• Dataset extract:
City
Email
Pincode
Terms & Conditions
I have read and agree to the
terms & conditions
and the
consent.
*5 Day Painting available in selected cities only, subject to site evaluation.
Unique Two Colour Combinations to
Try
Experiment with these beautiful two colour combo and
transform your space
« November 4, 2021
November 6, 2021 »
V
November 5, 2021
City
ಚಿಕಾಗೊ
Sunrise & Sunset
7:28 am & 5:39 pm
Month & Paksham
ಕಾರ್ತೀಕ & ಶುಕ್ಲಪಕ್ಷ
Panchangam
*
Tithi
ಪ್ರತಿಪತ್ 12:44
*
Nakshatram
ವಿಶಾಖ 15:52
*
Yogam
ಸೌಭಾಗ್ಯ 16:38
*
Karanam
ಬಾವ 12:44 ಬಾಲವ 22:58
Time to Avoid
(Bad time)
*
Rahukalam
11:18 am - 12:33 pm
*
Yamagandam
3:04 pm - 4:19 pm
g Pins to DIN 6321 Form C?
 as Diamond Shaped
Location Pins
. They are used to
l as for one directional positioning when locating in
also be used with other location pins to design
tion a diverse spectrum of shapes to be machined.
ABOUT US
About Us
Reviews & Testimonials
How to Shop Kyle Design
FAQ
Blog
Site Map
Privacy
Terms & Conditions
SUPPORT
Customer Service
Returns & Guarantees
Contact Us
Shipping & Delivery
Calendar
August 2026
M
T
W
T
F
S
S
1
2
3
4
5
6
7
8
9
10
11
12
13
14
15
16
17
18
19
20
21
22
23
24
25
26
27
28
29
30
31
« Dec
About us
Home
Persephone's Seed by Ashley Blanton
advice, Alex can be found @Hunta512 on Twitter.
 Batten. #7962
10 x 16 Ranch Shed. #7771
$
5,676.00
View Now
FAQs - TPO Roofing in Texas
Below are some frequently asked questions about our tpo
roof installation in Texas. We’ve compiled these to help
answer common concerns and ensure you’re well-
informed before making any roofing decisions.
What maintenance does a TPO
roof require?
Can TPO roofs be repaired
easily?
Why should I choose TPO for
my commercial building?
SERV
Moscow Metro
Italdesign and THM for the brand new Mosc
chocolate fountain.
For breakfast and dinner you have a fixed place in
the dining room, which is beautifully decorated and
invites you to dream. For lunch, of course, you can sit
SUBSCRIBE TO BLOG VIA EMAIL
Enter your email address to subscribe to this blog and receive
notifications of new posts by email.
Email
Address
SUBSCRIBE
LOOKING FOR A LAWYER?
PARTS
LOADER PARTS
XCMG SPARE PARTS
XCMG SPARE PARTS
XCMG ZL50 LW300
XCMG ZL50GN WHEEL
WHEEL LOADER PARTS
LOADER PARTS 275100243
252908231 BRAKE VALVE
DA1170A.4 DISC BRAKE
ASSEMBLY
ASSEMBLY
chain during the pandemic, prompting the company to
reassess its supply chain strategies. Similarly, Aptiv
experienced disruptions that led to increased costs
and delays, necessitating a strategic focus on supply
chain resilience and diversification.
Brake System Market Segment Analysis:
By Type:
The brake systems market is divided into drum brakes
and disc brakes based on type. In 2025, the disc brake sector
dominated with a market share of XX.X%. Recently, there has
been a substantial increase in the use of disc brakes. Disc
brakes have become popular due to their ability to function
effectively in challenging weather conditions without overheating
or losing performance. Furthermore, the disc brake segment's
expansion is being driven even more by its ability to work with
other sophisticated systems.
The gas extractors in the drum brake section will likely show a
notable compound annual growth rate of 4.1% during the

• Required action:
Copy out, from the records above, every line that holds the string "systems".

• Written answer:
The brake systems market is divided into drum brakes
other sophisticated systems.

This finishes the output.